Directions for this task: Below are records to transcribe in full and unchanged; omit every picture.

======== Recorded data

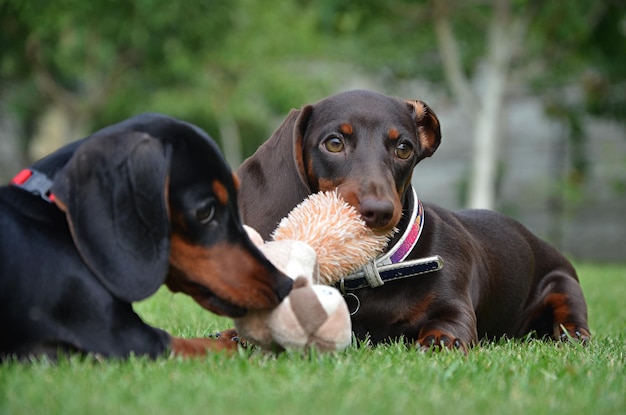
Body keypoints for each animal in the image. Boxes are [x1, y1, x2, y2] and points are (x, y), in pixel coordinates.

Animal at [235, 90, 588, 352]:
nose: (380, 211)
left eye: (403, 148)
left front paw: (440, 341)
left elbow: (448, 325)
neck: (375, 269)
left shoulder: (455, 307)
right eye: (334, 143)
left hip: (564, 284)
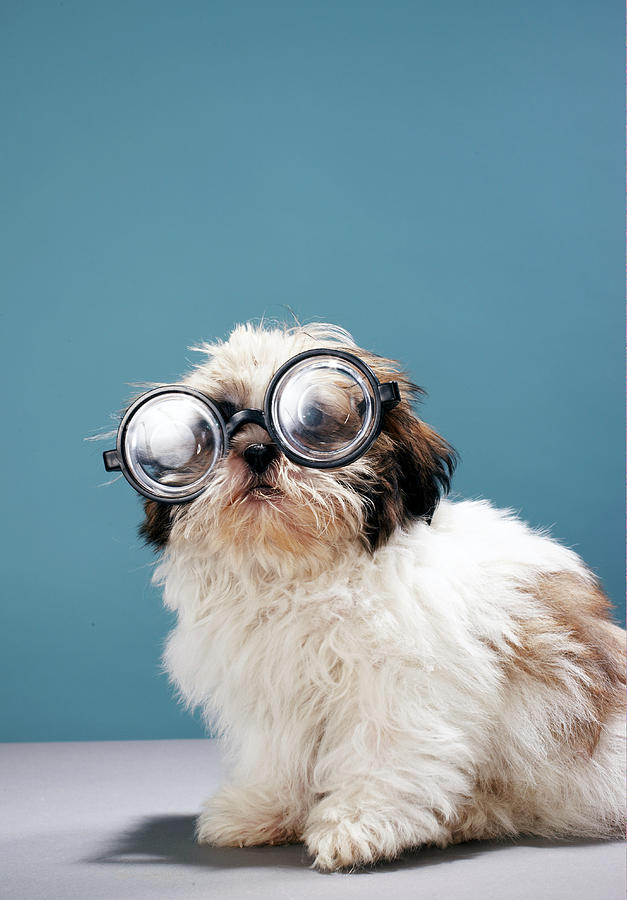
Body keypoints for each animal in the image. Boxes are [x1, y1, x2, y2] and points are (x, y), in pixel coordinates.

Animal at [102, 320, 624, 868]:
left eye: (314, 424)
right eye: (209, 433)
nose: (258, 450)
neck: (305, 572)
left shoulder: (398, 685)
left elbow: (382, 751)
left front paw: (359, 822)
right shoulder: (275, 690)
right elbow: (276, 754)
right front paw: (263, 810)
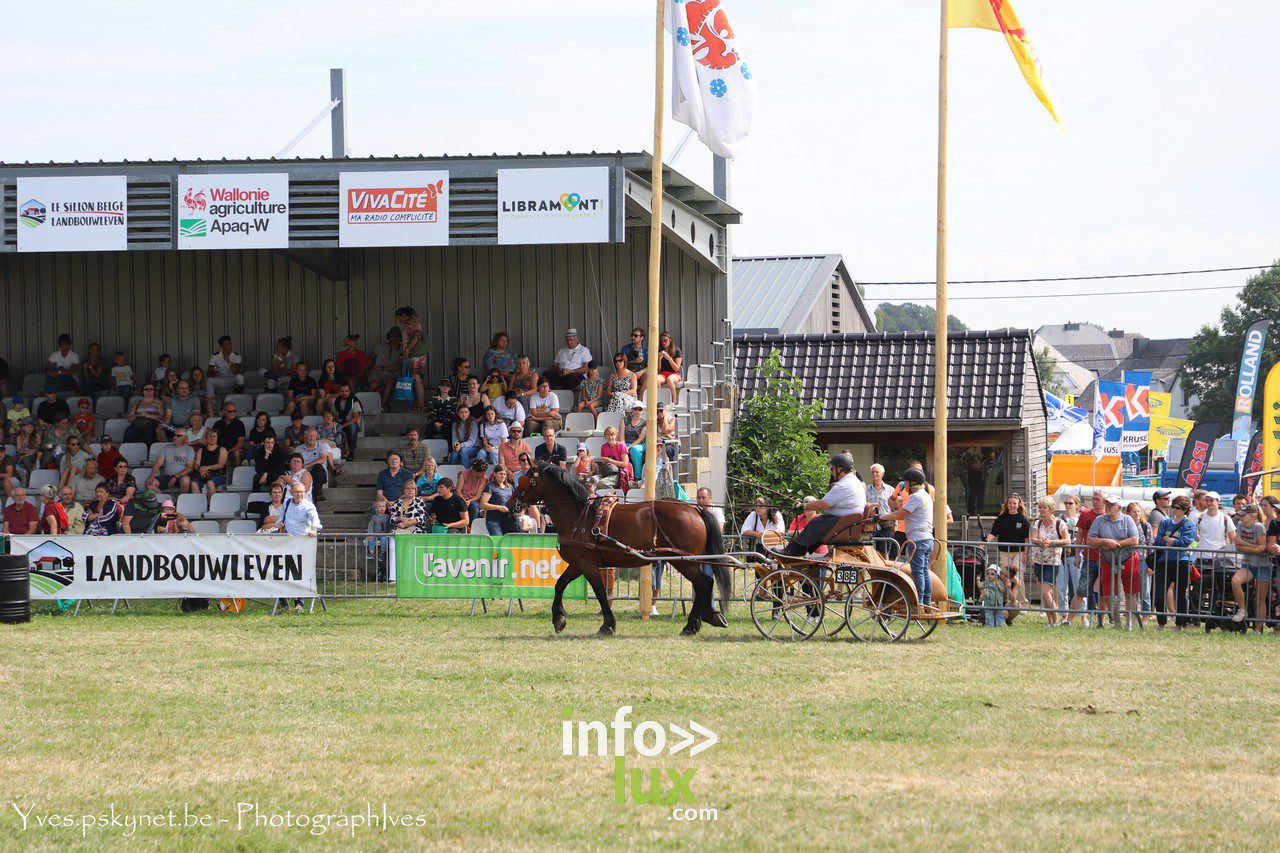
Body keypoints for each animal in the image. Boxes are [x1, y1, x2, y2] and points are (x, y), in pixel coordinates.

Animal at [512, 461, 732, 635]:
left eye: (524, 479)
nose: (511, 501)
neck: (579, 516)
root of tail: (695, 509)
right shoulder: (578, 563)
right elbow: (560, 585)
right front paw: (559, 618)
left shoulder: (586, 563)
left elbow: (600, 592)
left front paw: (607, 625)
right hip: (688, 560)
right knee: (703, 585)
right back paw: (703, 619)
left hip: (682, 561)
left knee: (703, 583)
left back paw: (695, 623)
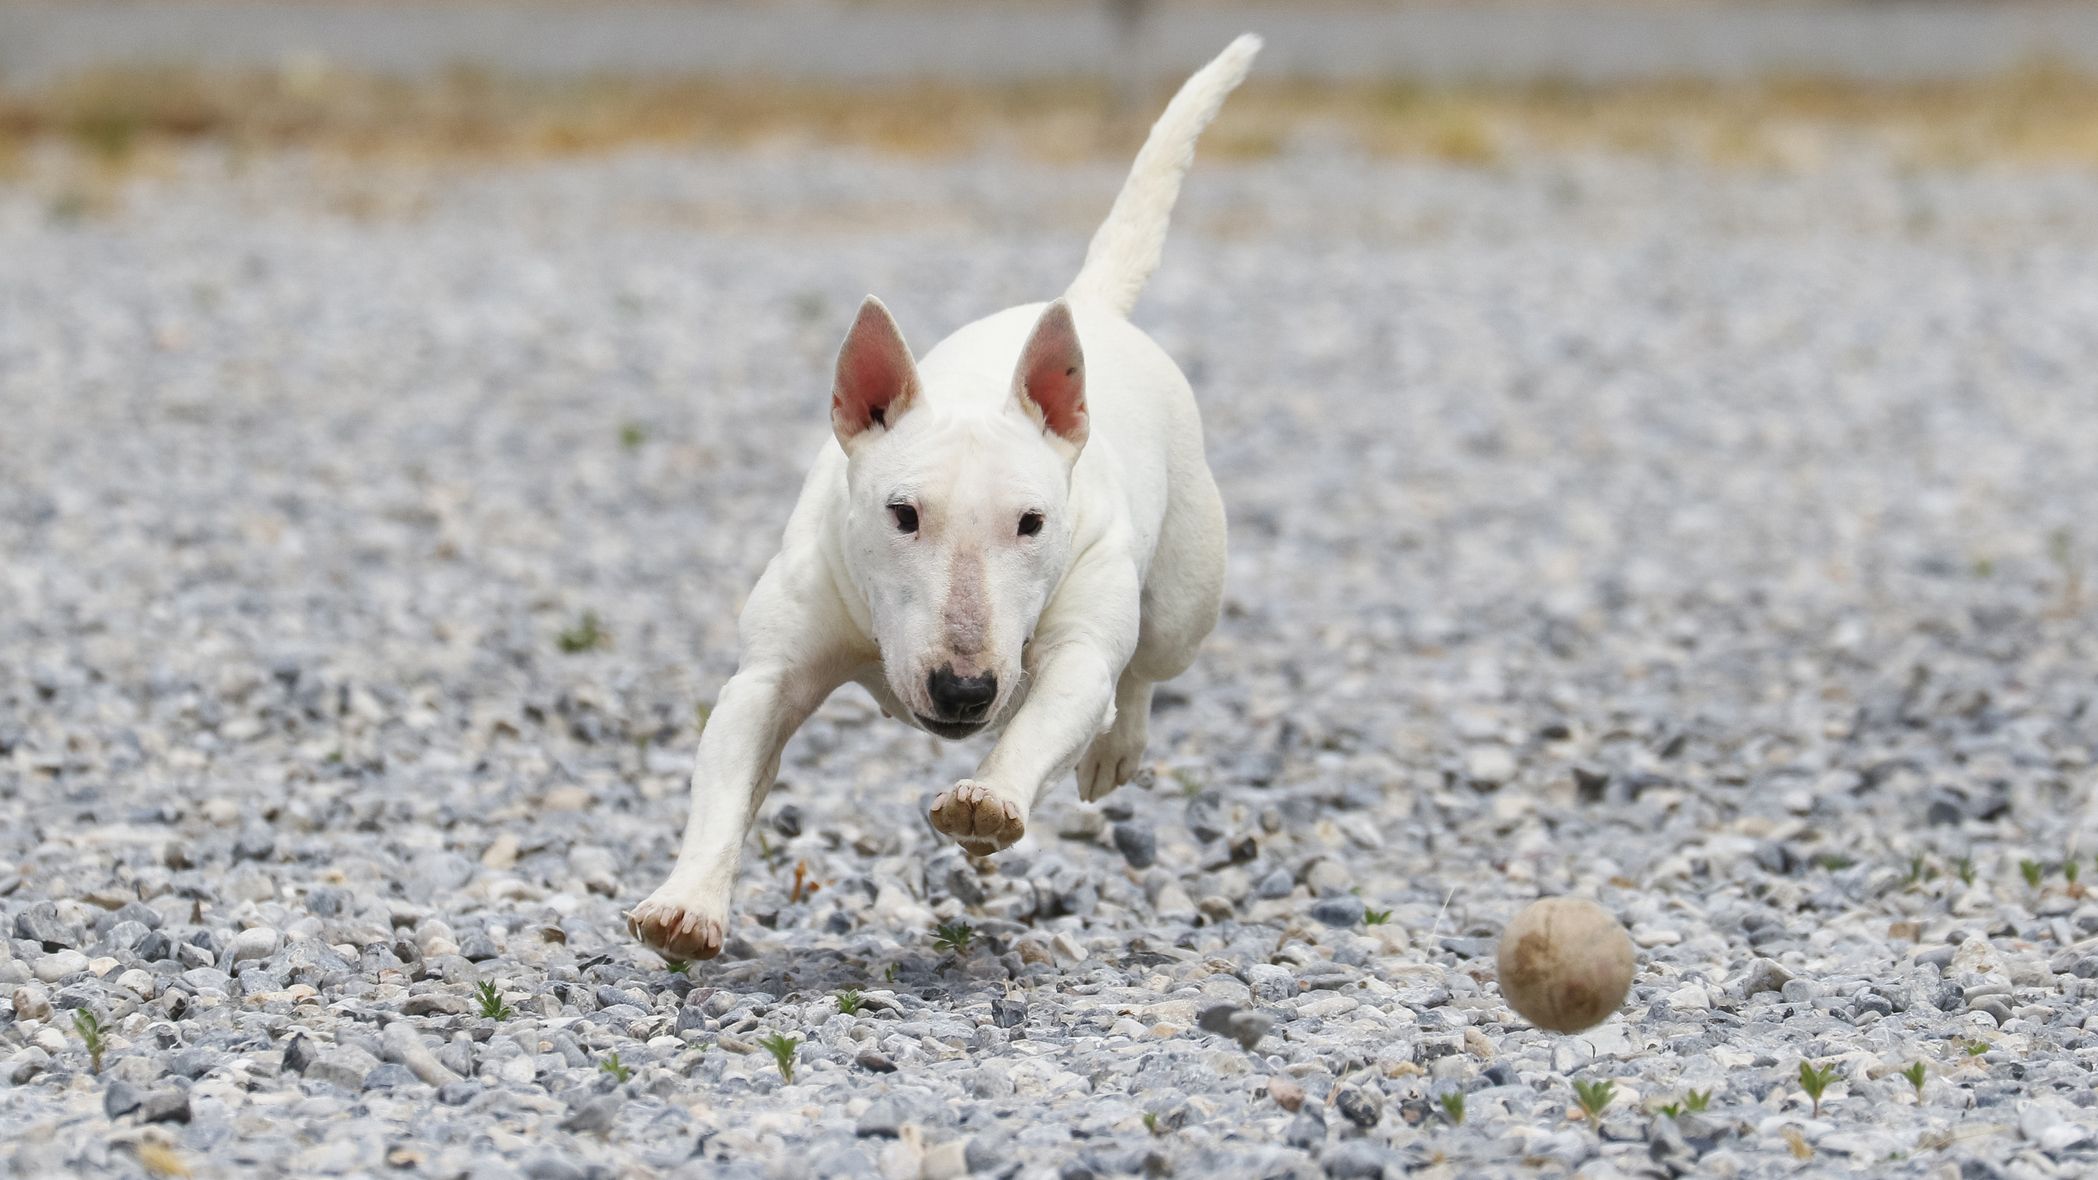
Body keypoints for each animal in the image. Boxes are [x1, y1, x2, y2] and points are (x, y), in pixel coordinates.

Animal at [621, 36, 1242, 957]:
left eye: (1032, 523)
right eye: (902, 514)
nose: (964, 693)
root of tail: (1089, 309)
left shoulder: (1071, 648)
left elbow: (1060, 701)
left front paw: (988, 799)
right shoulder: (769, 672)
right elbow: (726, 779)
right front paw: (686, 904)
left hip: (1183, 595)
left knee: (1143, 667)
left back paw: (1116, 747)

================

Answer section:
Body keypoints for each animal in the image. Boxes are [x1, y1, x2, y2] and points are (x, y), in pixel coordinates.

Animal at [235, 90, 588, 352]:
nose: (380, 211)
left eye: (403, 148)
left front paw: (440, 341)
left elbow: (448, 325)
neck: (375, 269)
left shoulder: (455, 307)
right eye: (334, 143)
left hip: (564, 284)
Body keypoints for each animal in the image. Boxes are [x1, y1, x2, y2] and points are (x, y), in pixel coordinates.

Animal at [102, 320, 624, 868]:
left eye: (314, 424)
right eye: (209, 433)
nose: (258, 450)
neck: (305, 572)
left shoulder: (398, 685)
left elbow: (382, 751)
left front paw: (359, 822)
right shoulder: (275, 690)
right elbow: (276, 754)
right front paw: (263, 810)
Body keypoints for each animal in the image. Boxes are [x1, y1, x2, y2] and points are (x, y), in pixel coordinates.

Animal at [512, 461, 732, 635]:
left eye: (524, 479)
nose: (511, 501)
neck: (579, 516)
root of tail: (695, 509)
right shoulder: (578, 563)
right elbow: (560, 585)
right front paw: (559, 618)
left shoulder: (586, 563)
left elbow: (600, 592)
left front paw: (607, 625)
right hip: (688, 560)
right knee: (703, 585)
right back paw: (703, 619)
left hip: (682, 561)
left knee: (703, 583)
left back paw: (695, 623)
Body keypoints for each animal in the image. Boxes are [x1, y1, x2, y2] and points are (x, y), in pixel coordinates.

Animal at [621, 36, 1242, 957]:
left eye: (1032, 523)
right eye: (902, 514)
nose: (964, 693)
root of tail: (1089, 309)
left shoulder: (1071, 648)
left elbow: (1060, 701)
left front paw: (988, 799)
right shoulder: (769, 672)
right elbow: (726, 779)
right front paw: (686, 904)
left hip: (1183, 595)
left knee: (1143, 667)
left back paw: (1116, 747)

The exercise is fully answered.